Configuring Serial Console on Virtualized Systems

Complete the following actions to set up the required serial console on a virtualized system:

  1. Change the baud rate in the Basic Input/Output Section (BIOS) by following these steps:

    1. Login into ILOM

    2. Click Host Management

    3. Click Host Control

    4. Select BIOS for the "Next Boot Device:" option

    5. Click Save

    6. Click Power Control under "Host Management"

    7. Restart the machine

    8. Launch the remote console

    9. After the machine restarts, select the "Advance" tab

    10. Click Enter on "Serial Port Console Redirection"

    11. Change the "bits per second" value to 115200

    12. Exit and save your changes, then wait for the automatic restart to complete

  2. Change the ILOM settings by following these steps:

    1. Login to ILOM

    2. Click ILOM Administration

    3. Click Connectivity

    4. Click the Serial port tab

    5. Change the Host Serial Port "Baud Rate" value to 115200

    6. Change the External Serial Port "Baud Rate" value to 115200

    7. Click Save

  3. Update the grub.conf file by following these steps:

    1. Open the /boot/grub/grub.conf file for editing

    2. Add the following text to the end of the row that starts with the word kernel:

      console=com1,vga com1=9600,8n1
      

      Use the following as an example of what the edited row should contain:

      kernel /xen.gz dom0_mem=4096M crashkernel=256M@64M console=com1,vga com1=9600,8n1
      
    3. Add the following text to the end of the row that starts with the word module:

      console=hvc0
      

      Use the following as an example of what the edited row should contain:

      module /vmlinuz-2.6.39-400.126.1.el5uek ro root=UUID=6a9a3989-0aab-47b8-822e-0bdb43aba334 nohz=off intel_idle.max_cstate=1 pci=noaer loglevel=7 nomce panic=60 numa=off  console=hvc0
      
    4. Save the edited file and restart the system to instantiate the change.

  4. This step is optional.
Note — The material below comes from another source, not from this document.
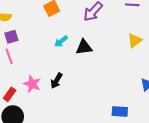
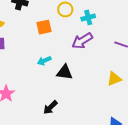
black arrow: (56, 81) -> (50, 107), moved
If you want to see the console from ILOM, then complete the following steps:

    1. ssh to your ILOM IP address

    2. Login as the root user

    3. Run the command start /SP/console

    4. Enter y in response to the Are you sure you want to start /SP/console (y/n)? prompt

    5. When you are ready to exit the console, click Esc and then click Shift and the 9-key at the same time.